Le collage est une pratique mise en œuvre par Mirbeau au tournant du siècle et qui consiste à mettre bout à bout des textes écrits à des époques différentes, dans des registres qui ne sont pas forcément compatibles et dans des perspectives qui peuvent également être différentes. C’est une forme de recyclage de textes publiés antérieurement dans la presse, selon un processus inverse, mais complémentaire, de celui de la fragmentation. Mirbeau a recouru à ce procédé dans toutes ses dernières œuvres narratives, surtout dans les cas extrêmes que sont Le Jardin des supplices (1899) et Les Vingt et un jours d’un neurasthénique (1901).

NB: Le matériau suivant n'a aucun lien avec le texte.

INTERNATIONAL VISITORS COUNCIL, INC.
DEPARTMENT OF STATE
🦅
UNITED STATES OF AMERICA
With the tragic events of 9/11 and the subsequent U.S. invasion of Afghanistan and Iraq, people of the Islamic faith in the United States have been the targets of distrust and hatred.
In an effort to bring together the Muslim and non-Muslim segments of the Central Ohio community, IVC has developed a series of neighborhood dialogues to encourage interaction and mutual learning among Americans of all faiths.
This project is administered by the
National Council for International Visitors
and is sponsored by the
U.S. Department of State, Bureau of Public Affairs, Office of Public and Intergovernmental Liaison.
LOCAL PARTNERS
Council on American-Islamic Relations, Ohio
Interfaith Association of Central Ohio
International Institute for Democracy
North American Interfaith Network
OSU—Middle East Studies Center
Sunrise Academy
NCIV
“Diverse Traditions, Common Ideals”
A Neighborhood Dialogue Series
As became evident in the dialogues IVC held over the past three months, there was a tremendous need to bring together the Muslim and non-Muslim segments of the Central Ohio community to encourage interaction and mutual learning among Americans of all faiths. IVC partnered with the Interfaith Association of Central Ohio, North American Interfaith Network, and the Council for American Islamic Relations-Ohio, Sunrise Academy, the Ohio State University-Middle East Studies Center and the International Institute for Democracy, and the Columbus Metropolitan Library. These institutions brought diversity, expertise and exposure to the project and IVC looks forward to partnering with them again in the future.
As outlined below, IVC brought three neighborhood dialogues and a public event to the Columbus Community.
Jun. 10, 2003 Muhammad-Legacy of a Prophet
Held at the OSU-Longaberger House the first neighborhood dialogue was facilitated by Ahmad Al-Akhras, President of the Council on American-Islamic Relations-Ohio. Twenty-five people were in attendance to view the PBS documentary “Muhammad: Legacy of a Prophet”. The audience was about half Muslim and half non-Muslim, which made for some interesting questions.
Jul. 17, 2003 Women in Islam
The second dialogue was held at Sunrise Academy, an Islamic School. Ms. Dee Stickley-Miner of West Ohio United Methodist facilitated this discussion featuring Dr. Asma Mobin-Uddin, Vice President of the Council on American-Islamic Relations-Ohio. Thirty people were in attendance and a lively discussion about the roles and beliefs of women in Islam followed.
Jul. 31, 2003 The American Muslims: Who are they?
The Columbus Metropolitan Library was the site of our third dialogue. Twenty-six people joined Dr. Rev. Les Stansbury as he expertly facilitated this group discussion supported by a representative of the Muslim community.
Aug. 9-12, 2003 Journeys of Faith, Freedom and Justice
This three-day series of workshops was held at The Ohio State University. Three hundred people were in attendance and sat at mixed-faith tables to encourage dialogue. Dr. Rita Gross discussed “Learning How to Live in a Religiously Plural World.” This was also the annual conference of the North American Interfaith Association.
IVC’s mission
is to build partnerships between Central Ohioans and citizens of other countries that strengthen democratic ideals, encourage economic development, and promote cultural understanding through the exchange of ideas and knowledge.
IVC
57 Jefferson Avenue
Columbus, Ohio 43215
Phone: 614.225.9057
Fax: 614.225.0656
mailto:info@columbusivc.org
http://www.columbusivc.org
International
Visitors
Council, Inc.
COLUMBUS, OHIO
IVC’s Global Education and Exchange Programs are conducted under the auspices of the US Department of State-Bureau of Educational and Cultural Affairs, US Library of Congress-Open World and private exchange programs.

Même si le souci d’une bonne gestion de ses propres articles a pu expliquer pour une part leur réutilisation dans des romans postérieurs, la raison majeure du recours au collage est d’ordre littéraire.

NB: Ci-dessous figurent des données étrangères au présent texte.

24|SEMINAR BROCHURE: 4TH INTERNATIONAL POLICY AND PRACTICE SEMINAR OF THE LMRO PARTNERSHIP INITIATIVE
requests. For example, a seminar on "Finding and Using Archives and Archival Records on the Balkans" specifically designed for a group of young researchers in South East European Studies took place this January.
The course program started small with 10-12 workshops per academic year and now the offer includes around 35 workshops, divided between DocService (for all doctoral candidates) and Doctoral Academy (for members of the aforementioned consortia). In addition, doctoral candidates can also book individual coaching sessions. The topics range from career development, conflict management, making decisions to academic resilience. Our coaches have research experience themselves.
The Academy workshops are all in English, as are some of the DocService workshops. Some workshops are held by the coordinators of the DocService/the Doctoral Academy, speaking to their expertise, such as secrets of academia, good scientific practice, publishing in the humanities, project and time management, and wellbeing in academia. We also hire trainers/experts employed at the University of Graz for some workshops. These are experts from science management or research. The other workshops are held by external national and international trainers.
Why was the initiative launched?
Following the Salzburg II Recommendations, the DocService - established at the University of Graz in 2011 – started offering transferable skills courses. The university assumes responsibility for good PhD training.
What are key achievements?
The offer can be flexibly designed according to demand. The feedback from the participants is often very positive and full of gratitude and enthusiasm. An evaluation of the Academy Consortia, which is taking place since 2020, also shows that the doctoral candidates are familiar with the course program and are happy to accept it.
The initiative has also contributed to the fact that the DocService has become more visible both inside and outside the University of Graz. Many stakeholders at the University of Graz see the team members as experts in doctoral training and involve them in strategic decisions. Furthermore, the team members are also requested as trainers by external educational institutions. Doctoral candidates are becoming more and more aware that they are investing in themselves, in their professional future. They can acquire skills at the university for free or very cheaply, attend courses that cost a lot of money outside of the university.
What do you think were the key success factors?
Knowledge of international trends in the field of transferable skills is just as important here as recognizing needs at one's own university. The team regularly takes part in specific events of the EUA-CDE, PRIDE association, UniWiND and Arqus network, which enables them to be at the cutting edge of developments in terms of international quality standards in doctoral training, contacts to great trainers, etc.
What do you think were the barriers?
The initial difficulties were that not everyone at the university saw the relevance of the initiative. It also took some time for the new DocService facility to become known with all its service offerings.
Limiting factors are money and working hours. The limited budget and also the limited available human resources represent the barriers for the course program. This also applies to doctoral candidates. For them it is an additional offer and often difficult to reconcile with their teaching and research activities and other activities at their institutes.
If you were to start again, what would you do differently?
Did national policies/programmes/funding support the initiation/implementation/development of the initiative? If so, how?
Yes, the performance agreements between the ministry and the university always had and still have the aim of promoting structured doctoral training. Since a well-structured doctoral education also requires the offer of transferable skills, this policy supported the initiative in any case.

L’intérêt principal du collage, qui fait coexister des textes conçus selon des modalités différentes, avec des personnages différents, c’est d’établir une franche rupture avec les normes de la composition romanesque en vigueur, sur le modèle de Balzac ou de Zola, et avec le finalisme qui lui est inhérent. Les habitudes du lectorat en sont toutes chamboulées : au lieu d’un récit cohérent, où tout se tient, et qui respecte les codes de la vraisemblance et de la crédibilité romanesque, il se trouve face à un agencement arbitraire de textes dissemblables, dont les coutures, loin d’être cachées comme il se doit pour faire croire à la « vérité » du texte, s’exhibent au contraire, faisant apparaître le travail du démiurge qu’est le romancier qui tire les ficelles. Comme l’écrit Anita Staron, « l’arbitraire devient donc la règle majeure de la composition, ou plutôt, de la décomposition ».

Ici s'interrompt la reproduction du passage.